What is Euclid's Algorithm?
The greatest common factor (GCF), also called the greatest common divisor (GCD), is the largest whole number that divides two integers exactly. Euclid's Algorithm is an ancient, remarkably efficient method for finding it using repeated division with remainder. This calculator returns the GCF of any two whole numbers and shows every division step so you can follow the work.
How to use it
Enter two whole numbers in Value 1 and Value 2. The tool takes the larger as the dividend and the smaller as the divisor, then divides repeatedly until the remainder is zero. The last nonzero divisor is the GCF. Order does not matter and negative signs are ignored, since the GCF depends only on magnitude.
The formula explained
At each step you compute a quotient and a remainder: \(a = c \times b + R\), where \(c = \lfloor a / b \rfloor\) and \(R = a \bmod b\). You then replace a with b and b with R and repeat. Because each remainder is strictly smaller than the previous divisor, the process always terminates. When \(R = 0\), the current divisor is the answer. As a recursion:
$$\gcd(a, b) = \gcd(b, a \bmod b),\quad \gcd(a, 0) = a$$Worked example
Find GCF(816, 2260).
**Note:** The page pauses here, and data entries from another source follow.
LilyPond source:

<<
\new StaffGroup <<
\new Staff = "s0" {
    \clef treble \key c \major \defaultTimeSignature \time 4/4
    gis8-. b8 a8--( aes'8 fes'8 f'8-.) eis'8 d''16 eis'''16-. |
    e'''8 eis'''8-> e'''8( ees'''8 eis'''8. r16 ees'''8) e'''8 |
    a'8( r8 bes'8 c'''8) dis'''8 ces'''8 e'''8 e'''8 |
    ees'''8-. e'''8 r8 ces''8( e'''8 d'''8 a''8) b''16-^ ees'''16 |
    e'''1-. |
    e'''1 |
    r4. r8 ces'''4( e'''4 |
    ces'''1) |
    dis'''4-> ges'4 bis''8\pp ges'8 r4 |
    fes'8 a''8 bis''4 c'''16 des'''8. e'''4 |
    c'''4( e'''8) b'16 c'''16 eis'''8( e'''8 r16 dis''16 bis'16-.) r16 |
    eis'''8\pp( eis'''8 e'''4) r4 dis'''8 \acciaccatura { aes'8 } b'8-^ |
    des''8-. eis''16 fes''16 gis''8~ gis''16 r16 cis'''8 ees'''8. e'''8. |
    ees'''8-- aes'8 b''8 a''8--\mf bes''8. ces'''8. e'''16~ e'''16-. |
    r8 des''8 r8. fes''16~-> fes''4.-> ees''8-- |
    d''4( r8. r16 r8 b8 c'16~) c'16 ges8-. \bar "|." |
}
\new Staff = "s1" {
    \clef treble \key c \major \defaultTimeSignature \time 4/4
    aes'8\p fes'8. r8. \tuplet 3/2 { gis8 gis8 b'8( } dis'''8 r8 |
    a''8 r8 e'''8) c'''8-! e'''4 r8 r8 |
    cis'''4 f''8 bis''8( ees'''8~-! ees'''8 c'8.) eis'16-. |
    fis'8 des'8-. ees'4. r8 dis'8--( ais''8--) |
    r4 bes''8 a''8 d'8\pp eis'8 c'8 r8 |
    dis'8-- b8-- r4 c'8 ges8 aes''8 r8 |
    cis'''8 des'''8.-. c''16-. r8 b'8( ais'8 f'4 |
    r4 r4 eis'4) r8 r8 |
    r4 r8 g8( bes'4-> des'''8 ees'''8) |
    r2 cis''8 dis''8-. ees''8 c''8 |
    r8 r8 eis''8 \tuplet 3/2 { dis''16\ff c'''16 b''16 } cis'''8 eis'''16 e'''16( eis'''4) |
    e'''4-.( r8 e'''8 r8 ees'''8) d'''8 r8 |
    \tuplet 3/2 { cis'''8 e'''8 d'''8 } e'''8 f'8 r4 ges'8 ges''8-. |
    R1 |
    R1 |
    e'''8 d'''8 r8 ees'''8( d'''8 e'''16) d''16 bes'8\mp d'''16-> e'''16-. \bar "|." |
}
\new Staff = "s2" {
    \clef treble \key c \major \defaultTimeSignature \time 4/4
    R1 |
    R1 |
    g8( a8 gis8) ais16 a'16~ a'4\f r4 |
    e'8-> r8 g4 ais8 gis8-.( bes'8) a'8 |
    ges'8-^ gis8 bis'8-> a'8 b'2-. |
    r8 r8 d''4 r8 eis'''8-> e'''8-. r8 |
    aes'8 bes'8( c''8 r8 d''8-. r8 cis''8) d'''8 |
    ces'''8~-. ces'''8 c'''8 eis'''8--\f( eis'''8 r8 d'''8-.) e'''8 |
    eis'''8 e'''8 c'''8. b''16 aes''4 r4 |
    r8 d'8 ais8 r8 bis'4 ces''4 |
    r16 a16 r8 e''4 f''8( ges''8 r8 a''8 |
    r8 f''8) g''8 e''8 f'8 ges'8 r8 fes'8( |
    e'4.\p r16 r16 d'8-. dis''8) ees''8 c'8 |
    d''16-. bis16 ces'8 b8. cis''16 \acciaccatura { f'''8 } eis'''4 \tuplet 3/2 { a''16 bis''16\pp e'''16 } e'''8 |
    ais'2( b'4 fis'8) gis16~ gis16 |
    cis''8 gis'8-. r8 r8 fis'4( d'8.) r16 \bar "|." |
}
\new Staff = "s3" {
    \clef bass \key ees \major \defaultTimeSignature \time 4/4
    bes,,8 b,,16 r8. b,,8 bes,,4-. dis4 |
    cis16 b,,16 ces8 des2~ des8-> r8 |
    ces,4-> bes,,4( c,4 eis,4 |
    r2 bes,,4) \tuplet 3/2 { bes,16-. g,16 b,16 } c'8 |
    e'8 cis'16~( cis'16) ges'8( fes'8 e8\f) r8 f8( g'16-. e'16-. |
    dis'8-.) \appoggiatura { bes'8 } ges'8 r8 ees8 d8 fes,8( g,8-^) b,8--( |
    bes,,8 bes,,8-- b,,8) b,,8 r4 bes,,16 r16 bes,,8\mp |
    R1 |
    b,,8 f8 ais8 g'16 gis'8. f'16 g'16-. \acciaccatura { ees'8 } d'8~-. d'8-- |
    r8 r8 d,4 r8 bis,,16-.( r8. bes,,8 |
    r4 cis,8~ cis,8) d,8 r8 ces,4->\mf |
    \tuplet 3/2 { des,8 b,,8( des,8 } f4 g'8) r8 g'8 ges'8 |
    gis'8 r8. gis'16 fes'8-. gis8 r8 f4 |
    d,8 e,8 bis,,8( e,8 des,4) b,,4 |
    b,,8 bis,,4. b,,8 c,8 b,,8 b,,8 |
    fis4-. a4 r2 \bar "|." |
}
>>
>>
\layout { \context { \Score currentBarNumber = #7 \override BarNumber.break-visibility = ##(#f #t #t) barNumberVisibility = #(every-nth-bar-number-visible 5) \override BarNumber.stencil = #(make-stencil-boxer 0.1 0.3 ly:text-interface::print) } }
Set \(a = 2260\), \(b = 816\).
$$2260 = 2 \times 816 + 628$$$$816 = 1 \times 628 + 188$$$$628 = 3 \times 188 + 64$$$$188 = 2 \times 64 + 60$$$$64 = 1 \times 60 + 4$$$$60 = 15 \times 4 + 0$$The remainder hits zero with divisor 4, so GCF(816, 2260) = 4.
FAQ
Are GCF and GCD the same thing? Yes. "Greatest common factor" and "greatest common divisor" are synonyms; this tool answers both.
What if one input is 0? \(\gcd(a, 0) = a\), because every number divides 0. If both are 0, the GCF is undefined.
Can I find the GCF of three numbers? Apply the tool pairwise: \(\gcd(x, y, z) = \gcd(\gcd(x, y), z)\).